Sri Aurobindo writes on Money Power and The Four Powers of the Mother (age 57-58)
“Money is a sign of universal force, and this force in its manifestation on earth works on the vital and physical planes and is indispensable to the fullness of outer life. In its origin and its true action it belongs to the Divine. But like other powers of the Divine it is delegated here and in the ignorance of the lower Nature can be usurped for the uses of the ego or held by Asuric influences and perverted to their purpose.
This is indeed one of the three forces – power, wealth, sex – that have the strongest attraction for the human ego and the Asura and are most generally misheld and misused by those who retain them.
The seekers or keepers of wealth are more often possessed rather than its possessors; few escape entirely a distorting influence stamped on it by its long seizure and perversion by the Asura.
For this reason most spiritual disciplines insist on complete self-control, detachment and renunciation of all bondage to wealth and of all personal and egoistic desire for its possession. Some even put a ban on money and riches and proclaim poverty and bareness of life as the only spiritual condition.
But this is an error; it leaves the power in the hands of the hostile forces. To reconquer it for the Divine to whom it belongs and use it divinely for the divine life is the supramental way for the Sadhaka.
You must neither turn with an ascetic shrinking from the money power, the means it gives and the object it brings, nor cherish a rajasic attachment to them or a spirit of enslaving self-indulgence in their gratifications.”
1928 – Sri Aurobindo writes “The Four Powers of the Mother” and publishes The Mother (age 56)
Sri Aurobindo’s withdrawal from the daily life of the community is certainly not expected by the members. What is more difficult to accept is why they could have access to Sri Aurobindo only through the Mother and why Sri Aurobindo entrusted his disciples to the Mother. These questions reached Sri Aurobindo who then chose to answer. His reply given in one stretch of writing is a classic in the English language on the Divine Mother Principle. Entitled The Four Powers of the Mother, if forms the main body of the little book, The Mother, later published in 1928 and recognized as the key to Sri Aurobindo’s yoga.
Here, Sri Aurobindo explains how there is a great Diving Shakti working in the Universe for the manifestation of the Divine. This Power streams into four main channels: The Power of Knowledge, Strength, Harmony and Beauty and Work and Service. Together they work to build the individual and the universe in the figure of the Divine Being in its fourfold manifestation. All these Divine Powers were, he explains, manifesting in the Mother who had been missioned to lay the foundations of a New Creation.

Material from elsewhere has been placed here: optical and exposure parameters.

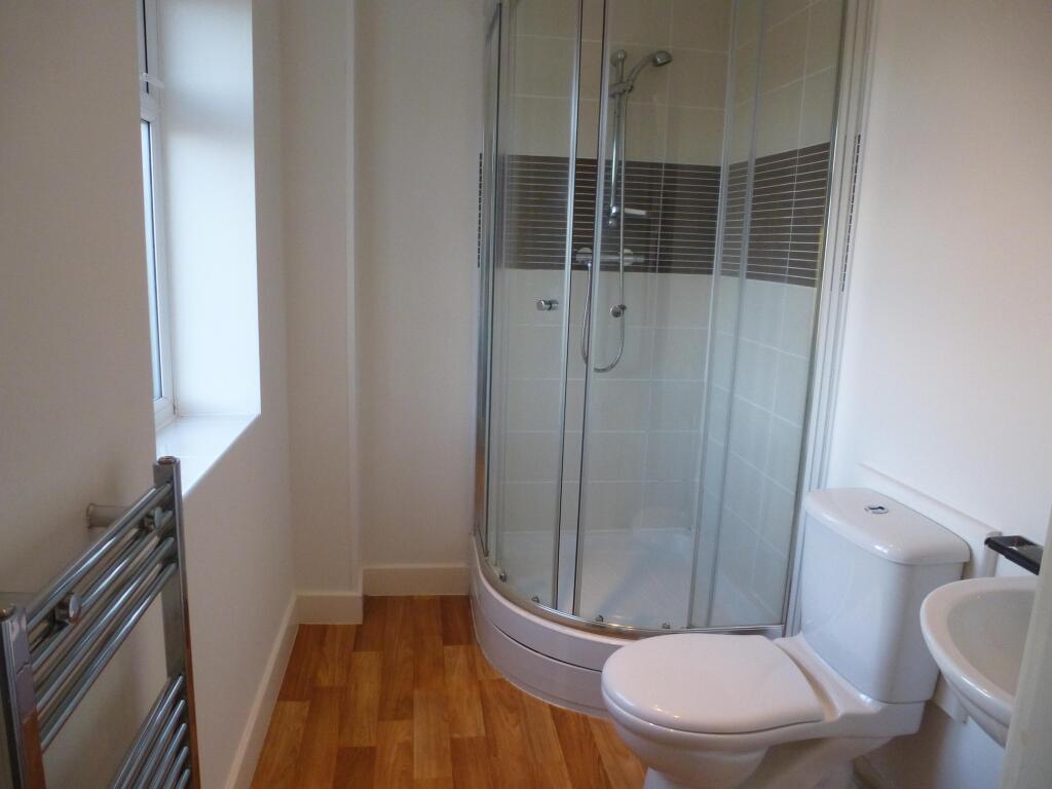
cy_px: 394
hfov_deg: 71.6
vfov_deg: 56.8
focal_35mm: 24
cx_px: 526
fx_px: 729
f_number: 3.3
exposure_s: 1/125
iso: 500
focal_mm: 4.3
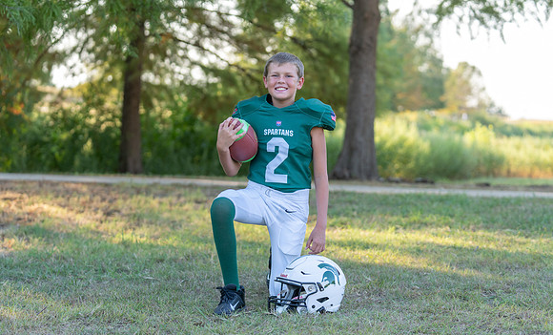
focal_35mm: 86
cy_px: 171
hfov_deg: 24.2
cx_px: 271
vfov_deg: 14.8
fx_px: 1289
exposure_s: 1/320
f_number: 2.8
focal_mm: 77
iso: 160
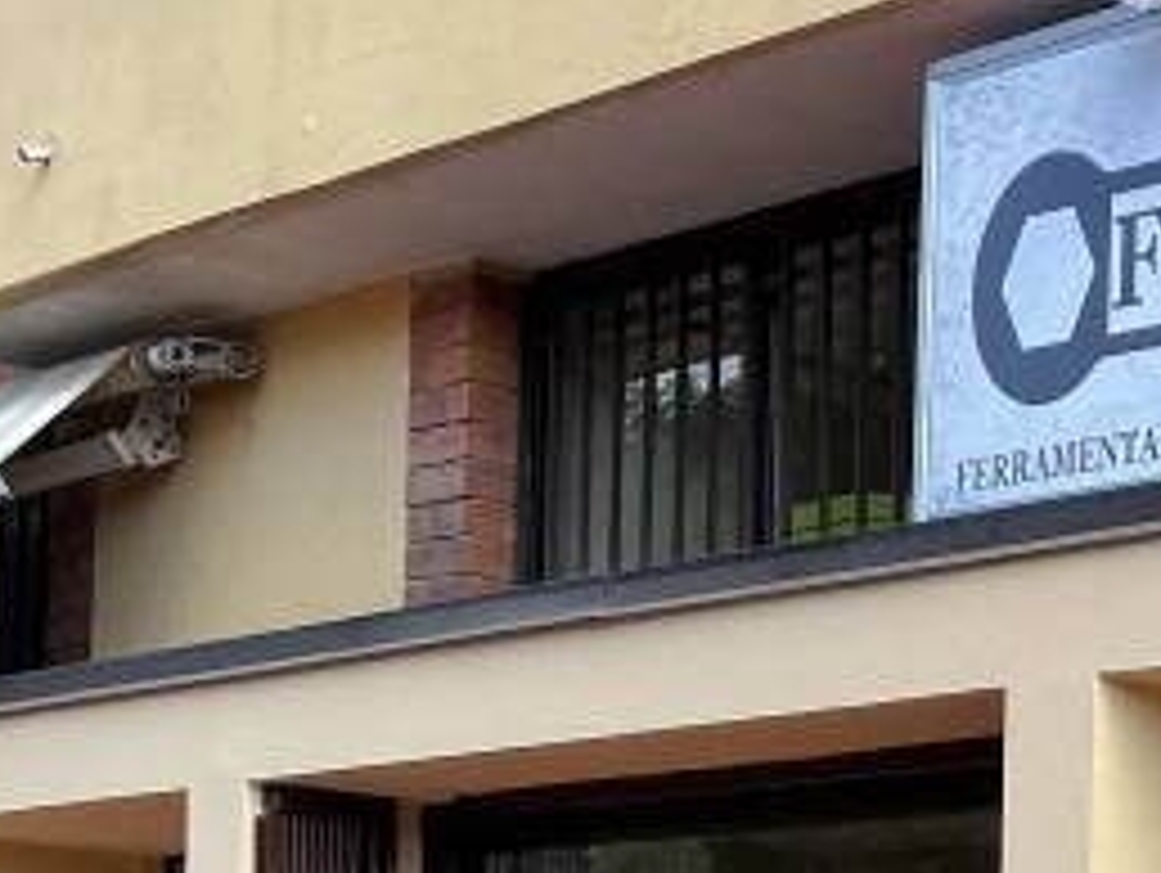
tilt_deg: +0.2
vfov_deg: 13.5
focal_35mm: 103
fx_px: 3458
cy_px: 1318
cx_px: 2174
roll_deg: -1.6
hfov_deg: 15.8
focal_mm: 4.2
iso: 32
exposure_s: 1/759
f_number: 1.6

The ashram grows into a large family, with more and more seekers arriving from different parts of the country, distant lands on the globe, to participate and grow in this new mode of living, with the motto All life is Yoga. Every field of interest, every sphere of constructive life, is sought to be embraced in the spirit of God and turned into a means for individual and collective evolution of consciousness. The broad lines of sadhana are laid down: Knowledge, Love, Work. The means are taught for deepening of consciousness, enlargement of range and vision, transcendence of ego, desire and the limitations thereof. Each helped to a harmony of the faculties of mind, will, heart and life-body, with a view to developing into a channel for the manifestation of the Divine Consciousness. It is a positive endeavor, world-affirming, but with a different orientation – to realize the Kingdom of God on Earth.
1928 onward: many hours a day spent on answering queries
The number of ashramites increased from 25 in 1926, to 36 in 1927 and 80 in 1928. They wrote to Sri Aurobindo and the Mother of their experiences, their difficulties, on the Path. Sri Aurobindo spends hours together with the Mother answering their letters. He and the Mother would receive them on three occasion in a year: February 21, the Mother’s birthday; August 15, Sri Aurobindo’s birthday; November 24, the Siddhi day and from 1939 onwards, April 24, the day of the Mother’s final arrival. These are the days of Darshan.